Cons. const., 2 mars 2018, n°2017-693 QPC
Le Conseil constitutionnel a été saisi d'une question prioritaire de constitutionnalité par l'Association de la presse judiciaire, portant sur l'application du premier alinéa de l'article 11 du Code de procédure pénale.
Aux termes de cette disposition, la procédure au cours de l'enquête et de l'instruction est secrète. Toutes les personnes qui concourent à la procédure sont tenues à ce secret (magistrats, greffiers, huissiers, officiers et agents de police judiciaire, enquêteurs de personnalité...).
Lorsque la violation du secret a lieu simultanément à la réalisation d'un acte d'enquête ou d'instruction, elle entraîne sa nullité, à la condition qu'elle ait eu pour effet de porter atteinte aux intérêts de la personne qu'elle concerne (Cass. crim., 11 juillet 2017, 17-80.313).
La Cour de cassation a déjà considéré par un arrêt remarqué que la seule présence lors d’une perquisition d’un tiers, qui en capte le déroulement par le son ou l’image, viole le secret de l’enquête et de l’instruction (Cass. crim., 10 janvier 2017, n°16-84.740).
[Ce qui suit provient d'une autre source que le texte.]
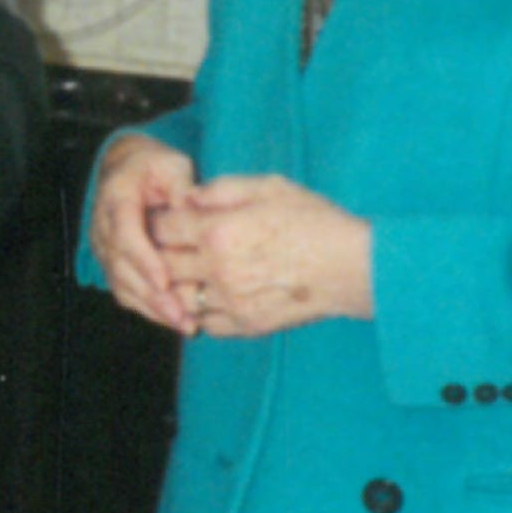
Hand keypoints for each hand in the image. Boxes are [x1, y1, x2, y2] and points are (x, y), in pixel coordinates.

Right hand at [89, 132, 201, 335]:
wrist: (128, 170)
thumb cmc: (155, 167)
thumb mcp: (172, 166)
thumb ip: (182, 187)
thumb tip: (194, 212)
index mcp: (117, 198)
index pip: (125, 234)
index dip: (144, 260)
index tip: (166, 281)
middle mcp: (104, 227)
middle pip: (122, 267)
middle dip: (153, 295)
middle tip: (182, 314)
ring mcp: (105, 249)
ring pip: (123, 285)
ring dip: (153, 308)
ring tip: (185, 324)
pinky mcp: (113, 265)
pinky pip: (126, 292)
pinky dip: (149, 309)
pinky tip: (175, 320)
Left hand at [152, 173, 373, 338]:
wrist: (353, 266)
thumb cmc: (314, 219)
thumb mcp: (269, 187)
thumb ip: (222, 189)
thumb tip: (188, 197)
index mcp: (219, 231)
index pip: (162, 227)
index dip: (158, 221)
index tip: (163, 219)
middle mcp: (218, 269)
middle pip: (163, 264)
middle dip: (158, 254)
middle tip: (166, 246)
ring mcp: (231, 302)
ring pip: (181, 297)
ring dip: (179, 285)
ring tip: (187, 272)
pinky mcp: (246, 325)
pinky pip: (206, 322)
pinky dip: (202, 310)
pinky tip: (213, 295)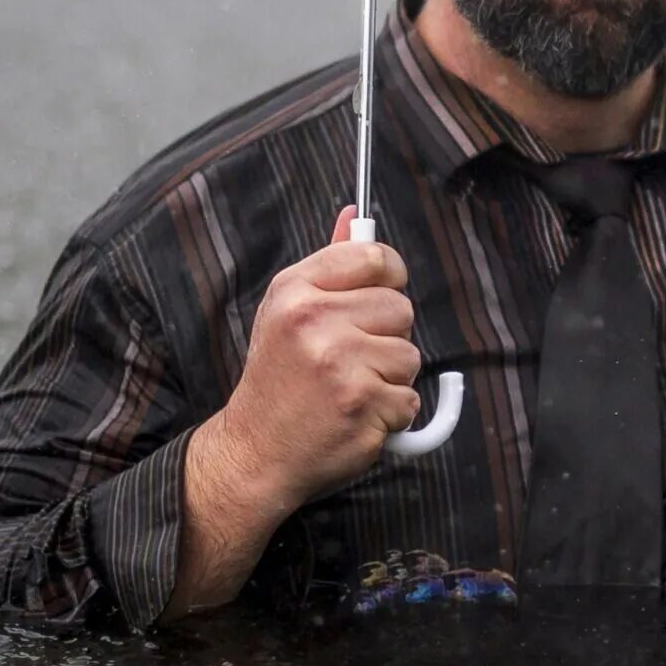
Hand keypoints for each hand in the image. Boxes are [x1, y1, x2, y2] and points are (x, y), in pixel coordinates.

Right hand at [202, 206, 423, 515]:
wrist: (256, 452)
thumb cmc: (278, 379)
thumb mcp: (287, 312)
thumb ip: (328, 264)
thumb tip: (353, 213)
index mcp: (295, 290)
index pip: (374, 256)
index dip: (388, 276)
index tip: (380, 295)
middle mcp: (314, 320)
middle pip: (400, 307)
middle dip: (386, 336)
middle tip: (349, 359)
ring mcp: (339, 362)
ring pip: (410, 355)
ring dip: (389, 378)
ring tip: (349, 389)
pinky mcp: (362, 403)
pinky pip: (409, 399)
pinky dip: (390, 414)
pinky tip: (354, 416)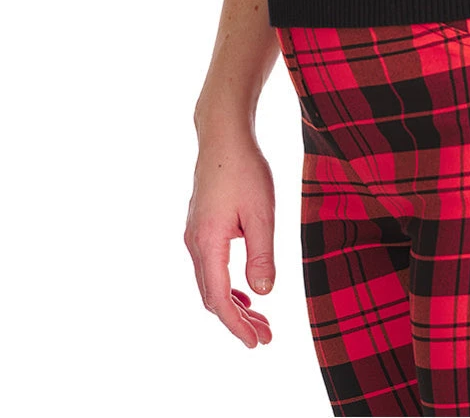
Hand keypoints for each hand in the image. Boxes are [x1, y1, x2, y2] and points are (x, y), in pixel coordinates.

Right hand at [185, 131, 275, 348]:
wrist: (223, 136)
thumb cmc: (245, 170)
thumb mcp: (261, 213)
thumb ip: (261, 255)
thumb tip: (263, 294)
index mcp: (208, 242)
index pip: (219, 299)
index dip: (237, 325)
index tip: (257, 342)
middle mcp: (195, 243)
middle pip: (212, 296)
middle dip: (238, 320)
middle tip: (266, 337)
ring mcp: (195, 235)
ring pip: (210, 283)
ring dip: (234, 304)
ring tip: (260, 319)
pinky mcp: (200, 226)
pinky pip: (210, 267)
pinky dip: (227, 285)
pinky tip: (245, 290)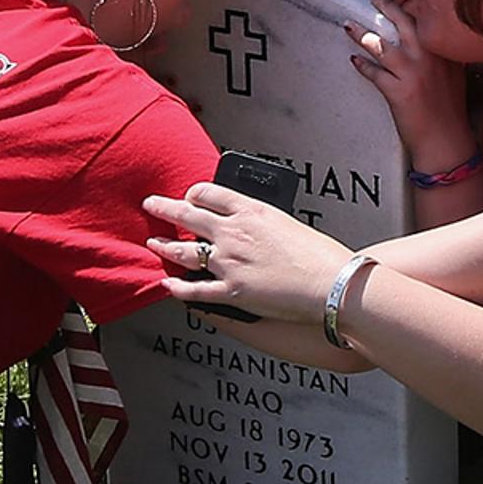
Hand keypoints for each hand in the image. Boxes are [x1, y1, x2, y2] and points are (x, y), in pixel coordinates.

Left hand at [145, 179, 353, 324]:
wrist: (331, 282)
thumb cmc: (319, 255)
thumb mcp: (287, 222)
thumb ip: (260, 220)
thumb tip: (247, 223)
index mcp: (251, 211)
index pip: (210, 192)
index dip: (194, 193)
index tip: (190, 196)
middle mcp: (233, 233)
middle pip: (187, 214)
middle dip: (164, 208)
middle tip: (151, 204)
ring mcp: (229, 262)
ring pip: (183, 251)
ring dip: (164, 246)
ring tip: (154, 243)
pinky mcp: (231, 291)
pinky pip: (194, 289)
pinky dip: (177, 288)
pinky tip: (168, 284)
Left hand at [346, 0, 466, 139]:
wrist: (446, 140)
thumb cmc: (450, 109)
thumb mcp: (454, 74)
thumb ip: (442, 53)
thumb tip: (427, 37)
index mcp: (444, 50)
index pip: (424, 17)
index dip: (408, 2)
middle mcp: (430, 57)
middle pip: (403, 22)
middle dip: (385, 6)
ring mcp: (413, 73)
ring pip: (382, 45)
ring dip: (362, 34)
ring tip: (349, 26)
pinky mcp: (398, 91)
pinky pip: (374, 72)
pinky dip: (362, 65)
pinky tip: (354, 60)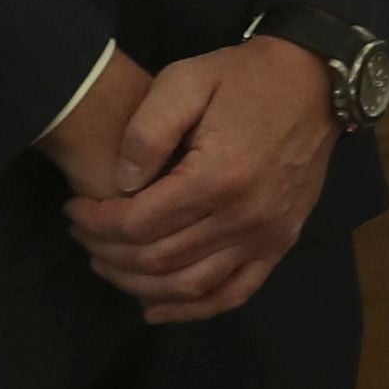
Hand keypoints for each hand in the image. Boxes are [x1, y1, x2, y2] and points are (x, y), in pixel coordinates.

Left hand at [64, 38, 341, 322]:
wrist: (314, 82)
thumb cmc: (245, 77)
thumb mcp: (186, 79)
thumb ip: (147, 131)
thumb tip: (122, 183)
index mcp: (217, 177)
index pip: (139, 223)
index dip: (97, 223)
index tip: (74, 209)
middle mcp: (243, 217)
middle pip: (158, 260)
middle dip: (108, 253)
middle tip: (83, 235)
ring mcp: (266, 236)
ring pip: (189, 286)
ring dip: (138, 285)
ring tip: (107, 265)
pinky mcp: (280, 243)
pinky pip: (233, 293)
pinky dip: (192, 310)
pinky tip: (155, 309)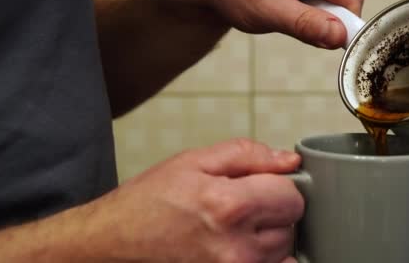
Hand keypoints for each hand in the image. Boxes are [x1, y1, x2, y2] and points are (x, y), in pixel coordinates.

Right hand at [83, 139, 302, 262]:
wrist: (115, 241)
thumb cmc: (150, 201)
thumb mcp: (195, 161)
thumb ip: (248, 156)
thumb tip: (289, 160)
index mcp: (229, 206)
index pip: (292, 196)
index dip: (279, 184)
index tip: (263, 183)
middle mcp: (236, 248)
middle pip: (291, 224)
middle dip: (274, 209)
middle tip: (242, 204)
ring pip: (283, 250)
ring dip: (268, 235)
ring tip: (233, 226)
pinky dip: (262, 258)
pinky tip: (239, 246)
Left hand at [166, 0, 363, 48]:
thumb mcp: (269, 11)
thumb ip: (307, 25)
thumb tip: (339, 36)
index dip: (346, 25)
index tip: (330, 44)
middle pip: (345, 1)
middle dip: (328, 23)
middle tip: (297, 28)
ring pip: (335, 6)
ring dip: (318, 22)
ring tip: (287, 20)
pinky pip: (323, 6)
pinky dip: (311, 19)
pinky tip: (290, 16)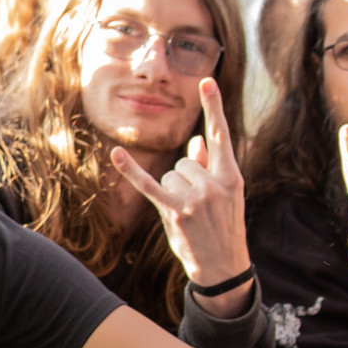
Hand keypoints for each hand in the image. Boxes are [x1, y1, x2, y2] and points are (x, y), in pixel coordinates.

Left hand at [111, 78, 250, 313]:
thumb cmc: (224, 227)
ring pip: (169, 174)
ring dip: (173, 190)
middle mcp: (214, 184)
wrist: (224, 266)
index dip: (214, 106)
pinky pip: (148, 185)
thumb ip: (210, 165)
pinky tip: (116, 153)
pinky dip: (131, 170)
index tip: (206, 81)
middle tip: (199, 205)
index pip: (221, 134)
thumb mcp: (226, 195)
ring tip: (189, 213)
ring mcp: (194, 199)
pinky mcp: (173, 212)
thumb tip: (198, 139)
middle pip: (185, 160)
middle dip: (186, 178)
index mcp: (231, 176)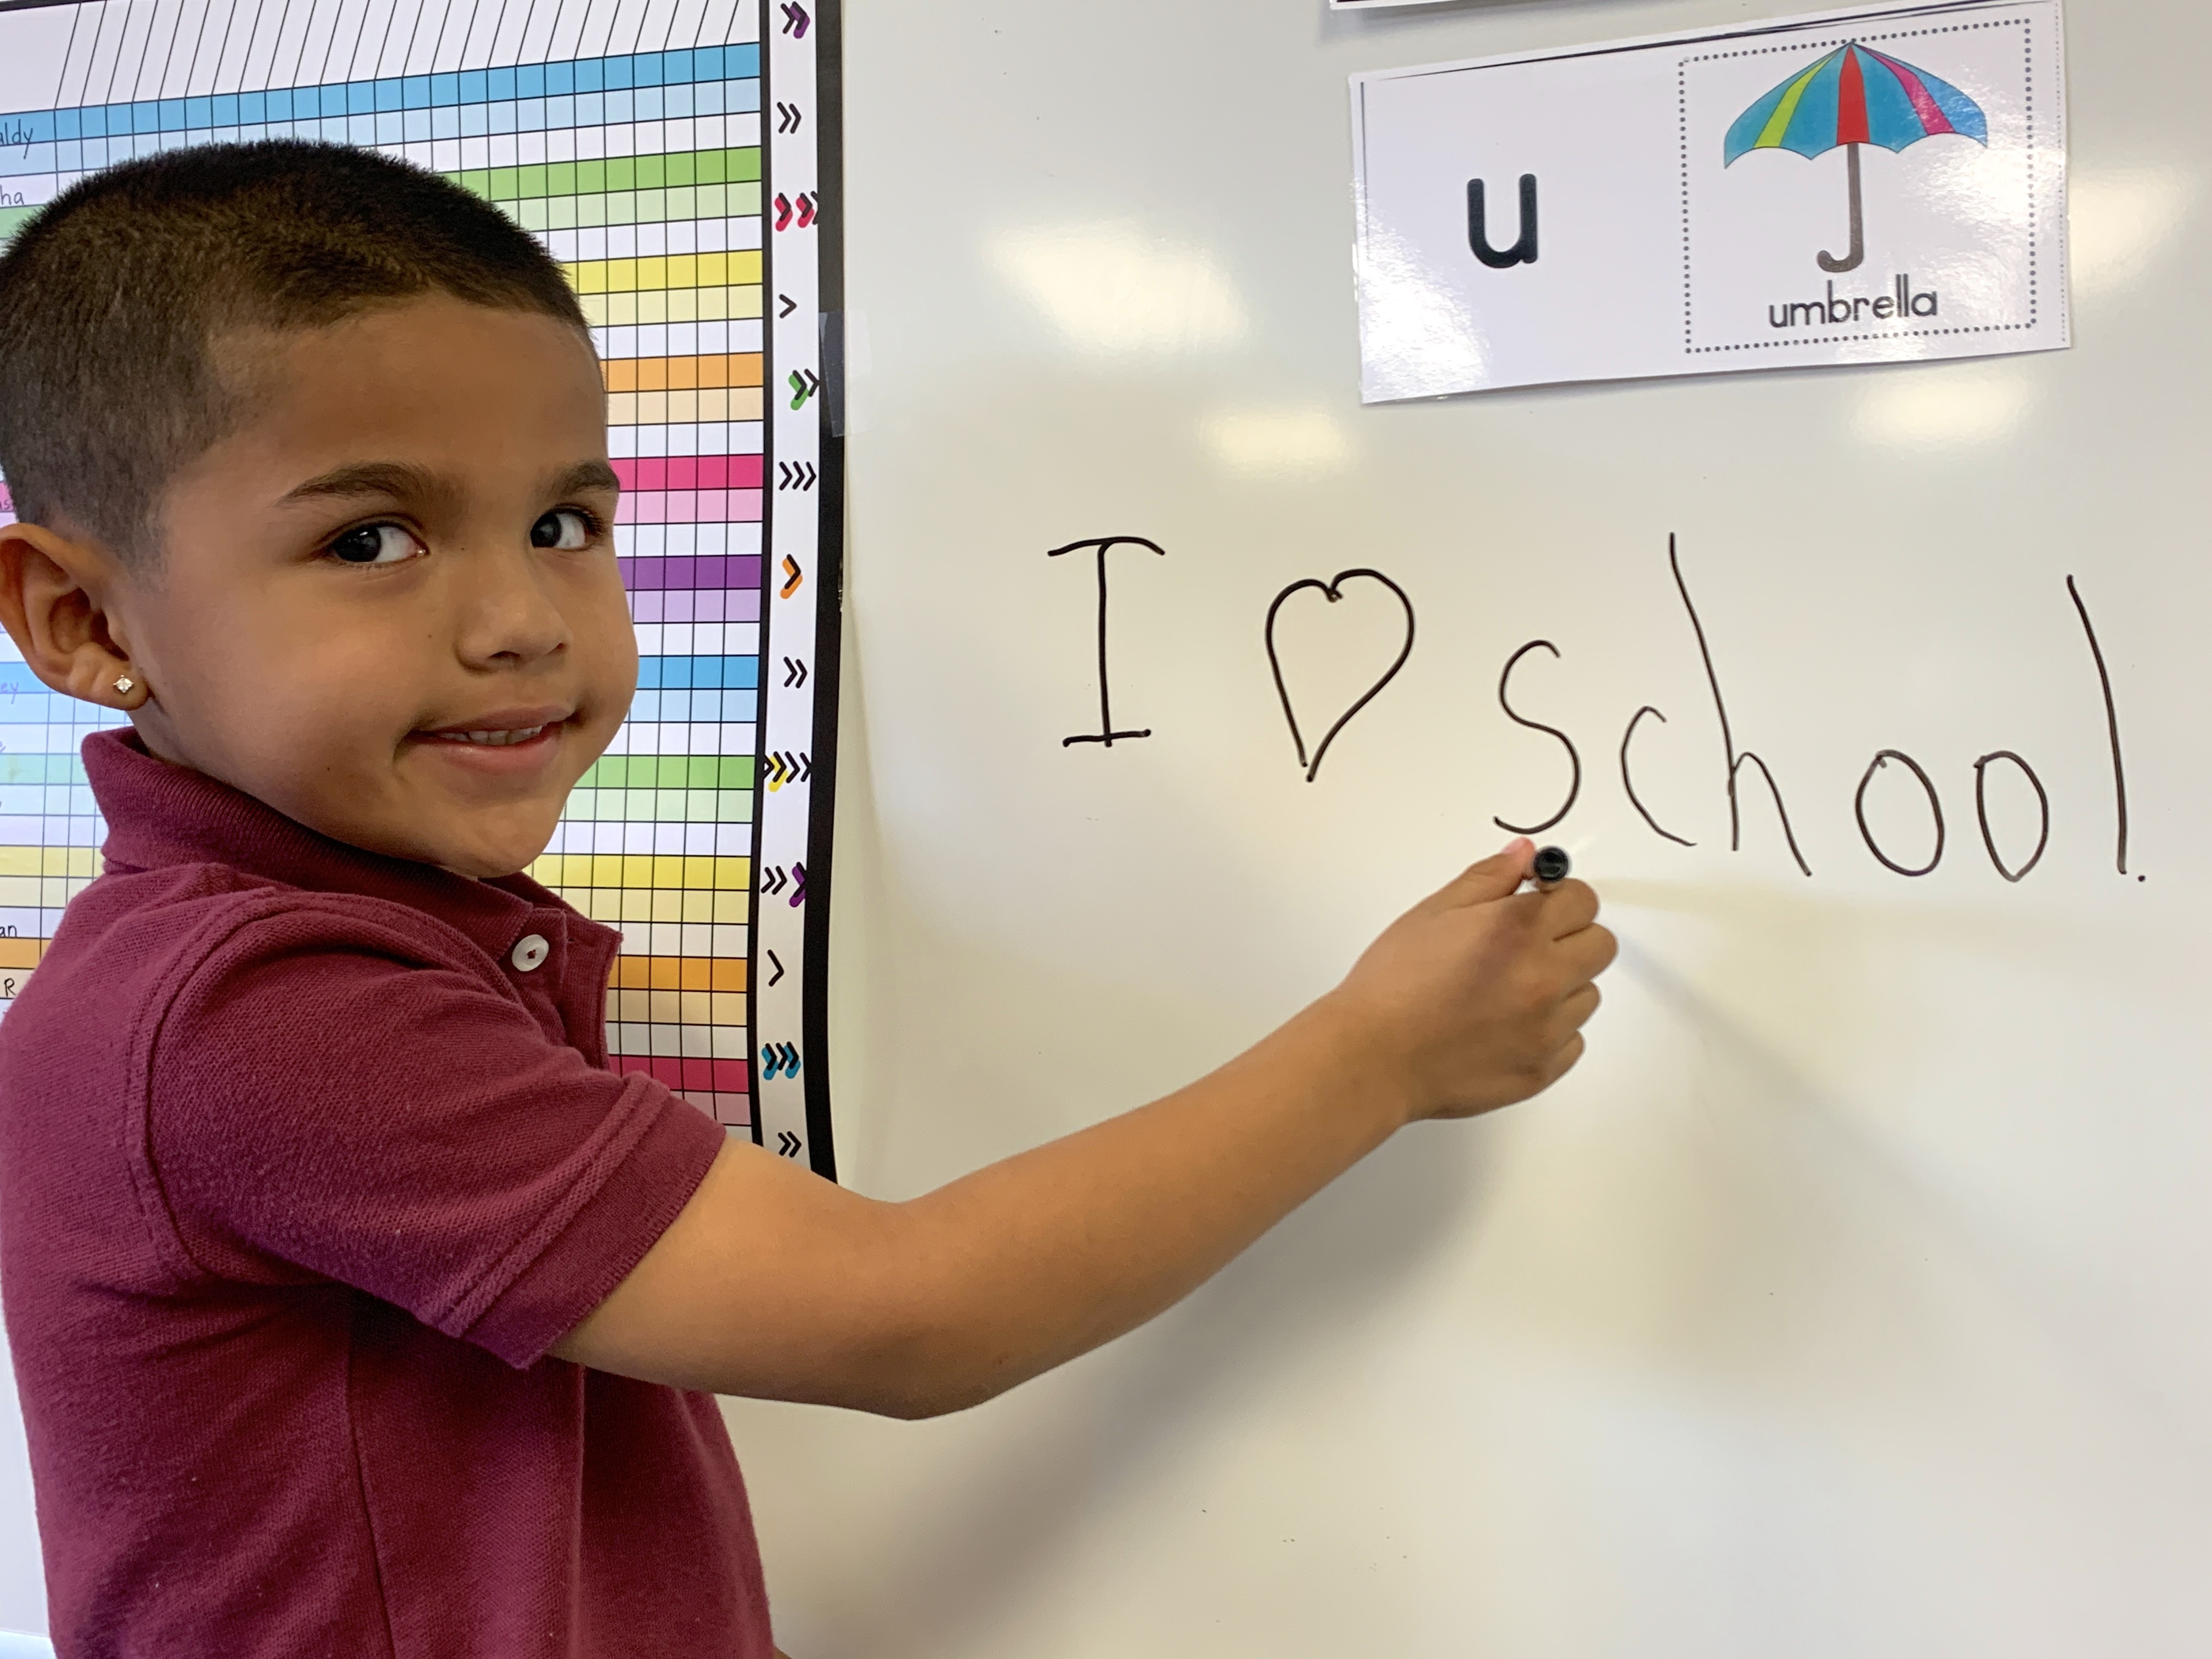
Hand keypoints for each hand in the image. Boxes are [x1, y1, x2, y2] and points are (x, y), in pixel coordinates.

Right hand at [1324, 838, 1615, 1122]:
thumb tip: (1527, 855)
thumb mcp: (1433, 912)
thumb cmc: (1393, 982)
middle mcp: (1545, 977)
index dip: (1559, 898)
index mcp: (1519, 929)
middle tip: (1525, 949)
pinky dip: (1548, 1032)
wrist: (1373, 1055)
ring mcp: (1548, 1029)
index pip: (1583, 899)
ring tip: (1506, 994)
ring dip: (1560, 988)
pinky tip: (1504, 1028)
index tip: (1536, 906)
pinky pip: (1571, 1041)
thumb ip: (1488, 878)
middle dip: (1570, 939)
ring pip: (1588, 995)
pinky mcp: (1543, 1069)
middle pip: (1601, 945)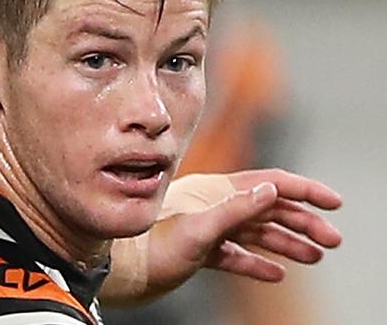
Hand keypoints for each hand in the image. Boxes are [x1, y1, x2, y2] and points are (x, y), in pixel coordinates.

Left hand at [102, 169, 341, 303]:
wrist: (124, 269)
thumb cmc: (153, 246)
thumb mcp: (198, 228)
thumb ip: (233, 209)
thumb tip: (272, 190)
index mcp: (216, 191)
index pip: (269, 183)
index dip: (303, 190)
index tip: (333, 202)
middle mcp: (215, 205)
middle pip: (269, 209)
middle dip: (303, 222)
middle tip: (333, 240)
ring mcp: (209, 228)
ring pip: (257, 233)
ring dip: (287, 243)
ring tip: (315, 256)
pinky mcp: (201, 252)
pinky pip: (237, 256)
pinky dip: (258, 263)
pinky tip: (276, 274)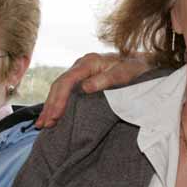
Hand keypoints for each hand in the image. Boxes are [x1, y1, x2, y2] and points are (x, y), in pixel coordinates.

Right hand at [36, 52, 150, 127]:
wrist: (144, 63)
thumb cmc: (135, 68)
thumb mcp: (124, 73)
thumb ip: (106, 80)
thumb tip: (85, 88)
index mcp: (89, 62)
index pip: (67, 82)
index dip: (59, 100)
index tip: (54, 116)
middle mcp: (82, 65)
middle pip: (59, 85)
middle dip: (50, 106)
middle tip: (43, 124)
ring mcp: (82, 71)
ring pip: (61, 88)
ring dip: (52, 106)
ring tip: (43, 124)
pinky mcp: (85, 78)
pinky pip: (67, 91)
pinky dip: (60, 103)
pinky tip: (55, 114)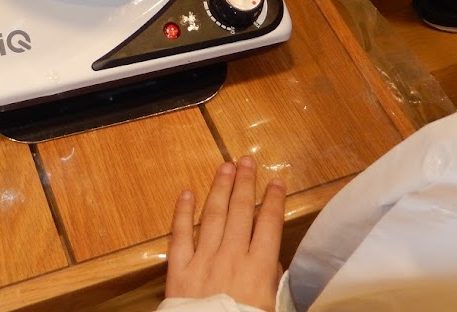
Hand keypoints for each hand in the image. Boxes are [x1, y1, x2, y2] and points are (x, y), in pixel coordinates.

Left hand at [165, 156, 285, 310]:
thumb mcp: (271, 306)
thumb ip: (272, 280)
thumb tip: (271, 259)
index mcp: (258, 267)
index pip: (269, 224)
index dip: (274, 200)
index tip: (277, 180)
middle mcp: (232, 255)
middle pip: (241, 211)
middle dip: (245, 183)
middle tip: (247, 159)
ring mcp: (203, 259)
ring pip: (213, 215)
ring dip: (219, 188)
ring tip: (225, 167)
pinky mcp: (179, 267)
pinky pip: (180, 234)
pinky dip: (182, 212)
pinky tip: (186, 193)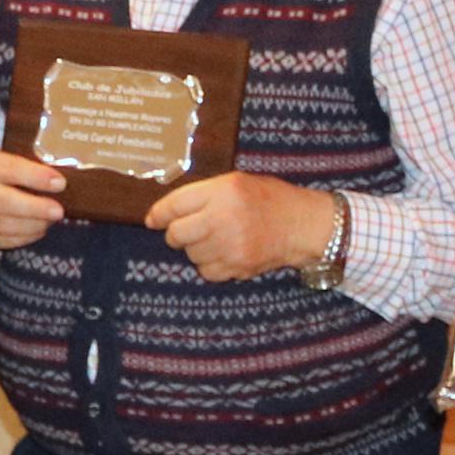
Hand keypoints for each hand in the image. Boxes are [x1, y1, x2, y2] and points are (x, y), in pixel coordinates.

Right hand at [0, 148, 65, 254]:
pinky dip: (25, 237)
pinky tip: (38, 229)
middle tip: (59, 211)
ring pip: (5, 226)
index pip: (11, 170)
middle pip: (6, 203)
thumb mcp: (8, 158)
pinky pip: (3, 241)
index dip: (37, 177)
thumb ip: (31, 165)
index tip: (60, 183)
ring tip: (51, 220)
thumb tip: (61, 180)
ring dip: (34, 225)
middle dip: (36, 209)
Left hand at [145, 173, 340, 285]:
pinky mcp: (237, 267)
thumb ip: (202, 194)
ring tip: (218, 238)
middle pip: (176, 235)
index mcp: (223, 191)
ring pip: (191, 254)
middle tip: (189, 230)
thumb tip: (163, 213)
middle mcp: (223, 218)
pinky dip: (211, 264)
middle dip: (177, 234)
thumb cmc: (268, 199)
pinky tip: (226, 253)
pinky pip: (206, 271)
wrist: (302, 225)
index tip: (152, 220)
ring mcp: (230, 246)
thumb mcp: (236, 183)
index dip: (158, 214)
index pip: (174, 205)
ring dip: (197, 249)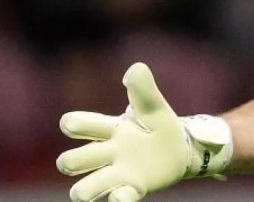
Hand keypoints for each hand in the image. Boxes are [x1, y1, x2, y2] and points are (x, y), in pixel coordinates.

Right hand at [57, 63, 232, 201]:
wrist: (181, 149)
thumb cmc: (159, 126)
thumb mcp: (154, 107)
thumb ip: (144, 90)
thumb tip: (136, 68)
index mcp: (109, 129)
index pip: (75, 124)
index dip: (73, 124)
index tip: (77, 124)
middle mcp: (106, 154)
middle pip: (69, 162)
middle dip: (72, 161)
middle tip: (99, 155)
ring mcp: (117, 174)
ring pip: (82, 189)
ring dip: (87, 189)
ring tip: (108, 183)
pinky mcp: (133, 188)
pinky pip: (118, 198)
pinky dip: (119, 199)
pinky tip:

Afin de tirer les conséquences de cet arrêt, le ministre de la justice a adressé le 27 avril 2017 une dépêche aux procureurs généraux, procureurs de la République, premiers présidents et présidents de tribunaux, dont les termes étaient les suivants :
« Le sens de cette décision justifie qu’à l’avenir aucune personne, autre que celles concourant à la procédure au sens de l’article 11 du code de procédure pénale, et en particulier aucun journaliste, ne puisse assister à l’accomplissement d’une perquisition – et a fortiori ne puisse capter des images de son déroulement –nonobstant l’accord de la personne concernée et l’autorisation délivrée par une autorité publique."
Cette dépêche a déclenché l'ire d'une grande partie des professions de presse qui contestent le caractère absolu de l’interdiction de leur présence lors d'une perquisition, dans un contexte de remise en cause grandissante de leur travail...
C'est dans ces conditions que l'association précitée a fait déposer une QPC afin de remettre en cause la constitutionnalité de l'article 11 du Code de procédure pénale.
En premier lieu, le Conseil constitutionnel a implicitement reconnu que le caractère absolu de l'interdiction prive les journalistes de toute possibilité de réaliser un reportage audiovisuel sur une perquisition.
En second lieu, le Conseil constitutionnel a affirmé que l'atteinte à la liberté d'experssion et à son corollaire qui est l'information du public est nécessaire car :
« la portée du secret instauré par les dispositions contestées est limitée aux actes d’enquête et d’instruction et à la durée des investigations correspondantes » et que « ces dispositions ne privent pas les tiers, en particulier les journalistes, de la possibilité de rendre compte d’une procédure pénale et de relater les différentes étapes d’une enquête et d’une instruction ».
Le Conseil constitutionnel a relevé, par ailleurs, que législateur avait « prévu plusieurs dérogations» au secret de l’enquête et de l’instruction, citant à titre d’exemple les « fenêtres de publicité » régies par le troisième alinéa de l’article 11 du CPP.
En définitive, le Conseil constitutionnel a déclaré conforme à la Constitution le premier alinéa de l’article 11 du CPP, affaiblissant encore la protection du travail des médias.
Par ailleurs, deux textes ayant suscité des inquiétudes chez certains journalistes seront prochainement étudiés : la proposition de loi de transposition de la directive « secret des affaires », qui sera étudiée en urgence la semaine prochaine en commission, ainsi que la loi contre les « fake news ».